You can make comparisons between vectors of other types, the following example shows that the classic transitive property in math (\(a = b\) and \(b = c\) imply \(a = c\)) doesn’t hold in R.

1 == TRUE
#> [1] TRUE
TRUE == "TRUE"   
#> [1] TRUE
1 == "TRUE"
#> [1] FALSE

2.4.3 Explicit Coercion

Besides the coercion rule which automatically converts all elements into the most complex type, you can also use functions to do the conversion manually. In particular, as.numeric(), as.integer(), as.character(), and as.logical() convert its argument into numeric, integer, character, and logical, respectively.

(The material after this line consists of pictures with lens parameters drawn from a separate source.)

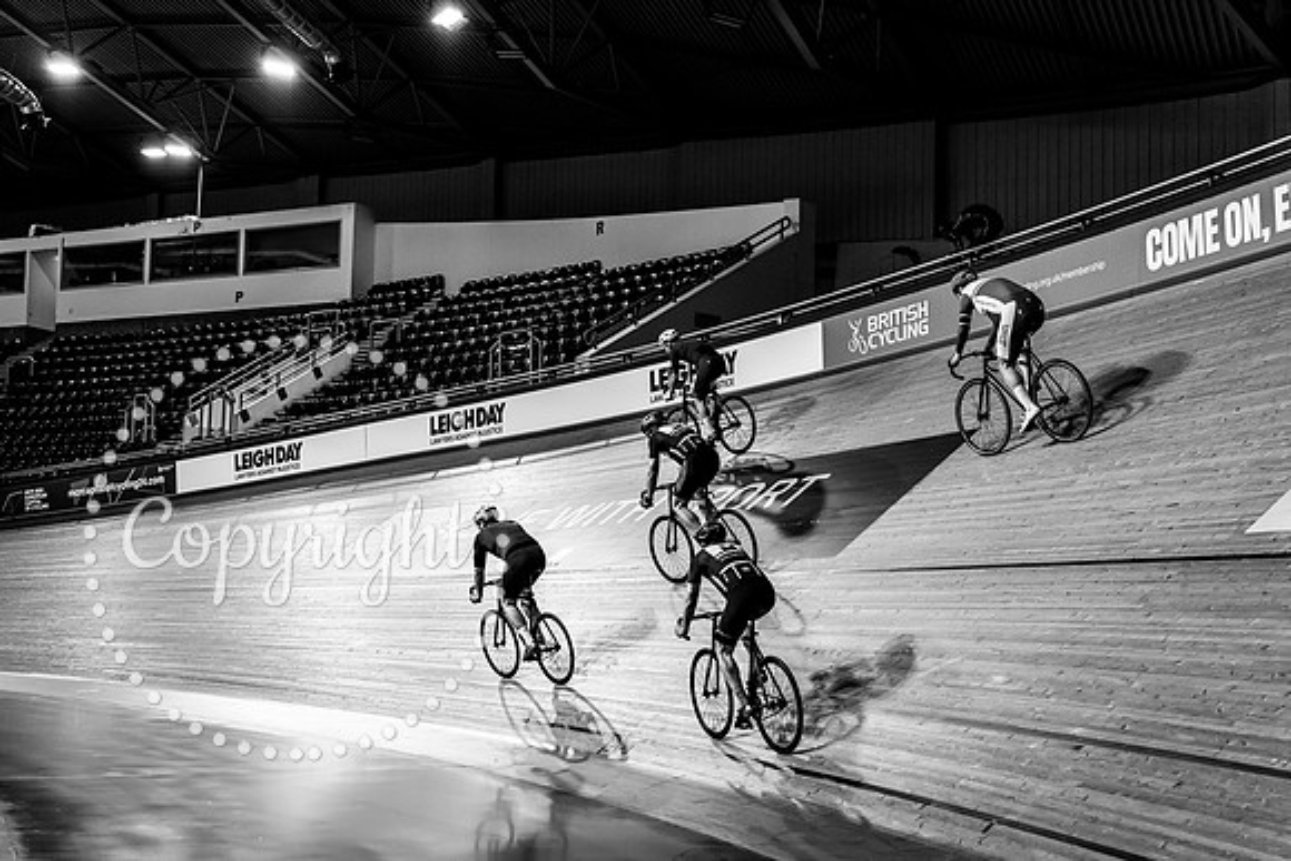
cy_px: 487
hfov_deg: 44.9
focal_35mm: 44
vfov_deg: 30.8
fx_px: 1562
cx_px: 582
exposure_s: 1/1000
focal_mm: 38
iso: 2500
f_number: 2.8
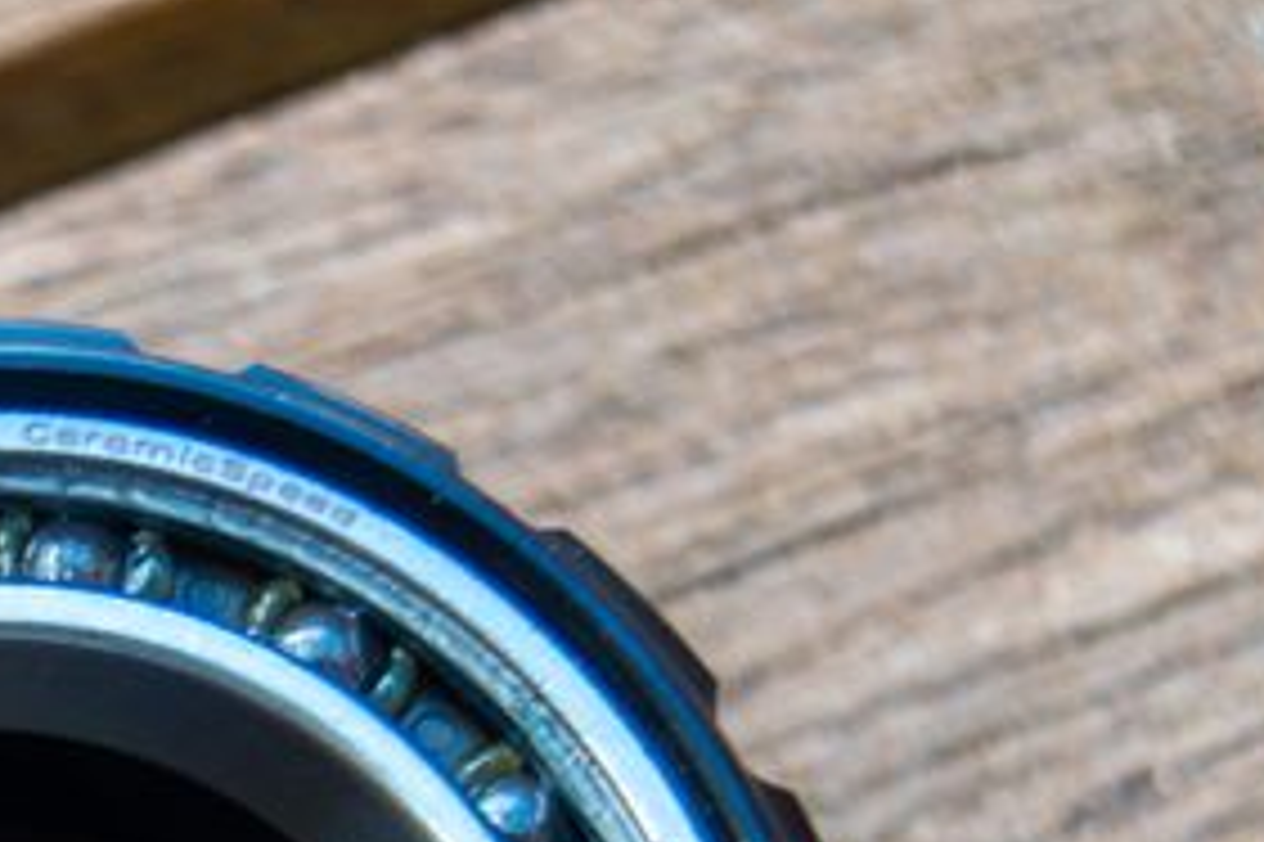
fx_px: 7649
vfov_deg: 6.1
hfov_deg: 9.2
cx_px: -724
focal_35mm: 218
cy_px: 1625
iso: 100
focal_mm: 34
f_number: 5.6
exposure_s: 1/40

as.numeric(c(TRUE, FALSE))
#> [1] 1 0
as.character(c(TRUE, FALSE))
#> [1] "TRUE"  "FALSE"
as.integer(c(TRUE, FALSE))
#> [1] 1 0
as.logical(c(1, 0))
#> [1]  TRUE FALSE
as.logical(c("TRUE", "FALSE"))
#> [1]  TRUE FALSE

2.4.4 Exercises

  1. Looking at the following codes without running in R, what are the storage types of mix_1, mix_2, mix_3, mix_4, mix_5, and mix_6? Verify your answers by running the code in R and explain the reason.
int_1 <- 5L
int_2 <- 6L
num_1 <- 2
char_1 <- "pig"
logi_1 <- TRUE
mix_1 <- int_1 + int_2 
mix_2 <- int_1 + num_1
mix_3 <- int_1/int_2
mix_4 <- c(num_1, char_1)
mix_5 <- c(num_1, logi_1)
mix_6 <- c(num_1, char_1, logi_1)
  1. If logi_2 <- c(TRUE, FALSE, TRUE) and logi_3 <- TRUE, what are the values of 3 * logi_2 + logi_3 and logi_2 - logi_3?